OWK yang akan diterbitkan perseroan sebanyak-banyaknya Rp3 triliun. Instrumen itu akan dikonversi menjadi saham baru dalam perseroan dengan harga mengacu kepada 90 persen dari rata-rata harga penutupan saham perseroan selama kurun waktu 25 hari bursa berturut-turut di pasar reguler atau di tanggal penutupan bursa satu hari sebelum konversi OWK.
Pelaksanaan PMTHMETD memiliki risiko terhadap pemegang saham publik yakni penurunan persentase kepemilikan saham atau dilusi. Hal itu akan terjadi pada saat jatuh tempo OWK atau tahun ketujuh sejak penerbitan.
Berdasarkan data Bloomberg, pemerintah saat ini memegang 15,47 miliar lembar atau 80 persen saham KRAS. Sisanya, 3,86 miliar lembar dipegang oleh masyarakat.
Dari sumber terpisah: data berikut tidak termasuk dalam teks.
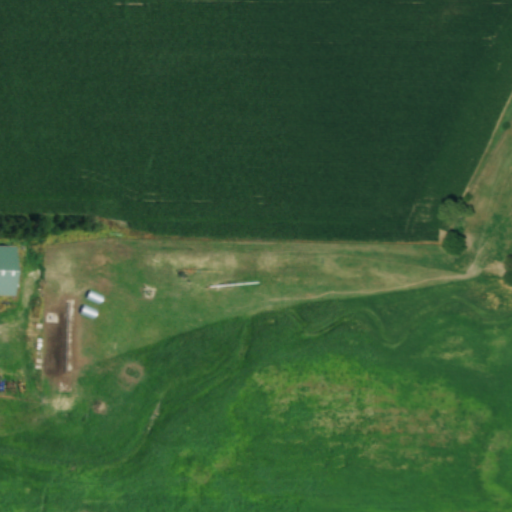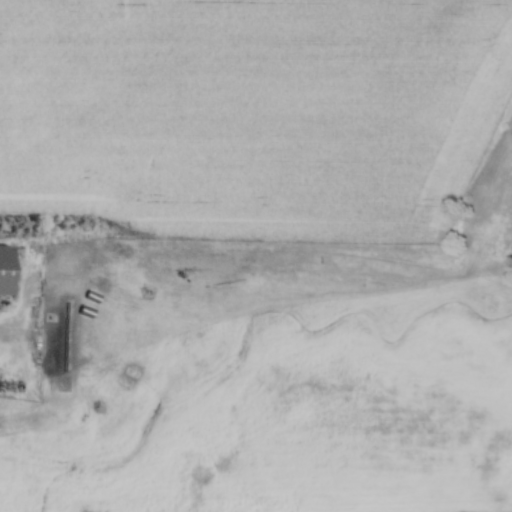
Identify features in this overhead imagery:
building: (7, 270)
Catatan kepemilikan Bloomberg menunjukkan ada sejumlah institusi asing yang mengempit saham KRAS hingga kuartal III/2020. Salah satunya California Public Employees Retirement System (CalPERS).
CalPERS merupakan pengelola dana pensiun publik di Negara Bagian California Amerika Serikat. Tercatat, institusi itu memegang 4,58 juta lembar saham KRAS pada kuartal III/2020.
Selain itu, BlackRock Inc juga masih memiliki 22.595 saham KRAS per kuartal III/2020. Namun, posisi itu menciut dari 36,48 juta lembar pada kuartal II/2020.
Direktur Utama Krakatau Steel Silmy Karim pencairan dana setelah mendapat restu pemegang saham dalam RUPSLB merupakan kewenangan pemerintah. Pihaknya menyatakan akan mengikuti prosedur dan atur dari pemerintah.
“Kalau prioritas [penggunaan dana] sudah jelas itu untuk mendukung industri hilir dan industri pengguna baja sesuai dengan tujuan daripada usulan Krakatau Steel ke pemerintah,” ujarnya kepada Bisnis, Senin (23/11/2020).
Sebelumnya, Silmy mengklaim pemberian dana pinjaman itu bertujuan mendukung program PEN. Emiten berkode saham KRAS itu juga mengambil momentum untuk memperkuat industri baja dari hulu hingga hilir sehingga kinerja perseroan semakin membaik ke depan.
“[Dari sisi penguatan keuangan] ini juga memberikan keleluasaan untuk KRAS dalam mengelola dana sehingga akan semakin efisien,” tuturnya.
Silmy optimistis KRAS akan semakin efisien dalam hal pengelolaan biaya setiap tahun. Dengan demikian, margin keuntungan akan bertambah dan harga menjadi semakin kompetitif.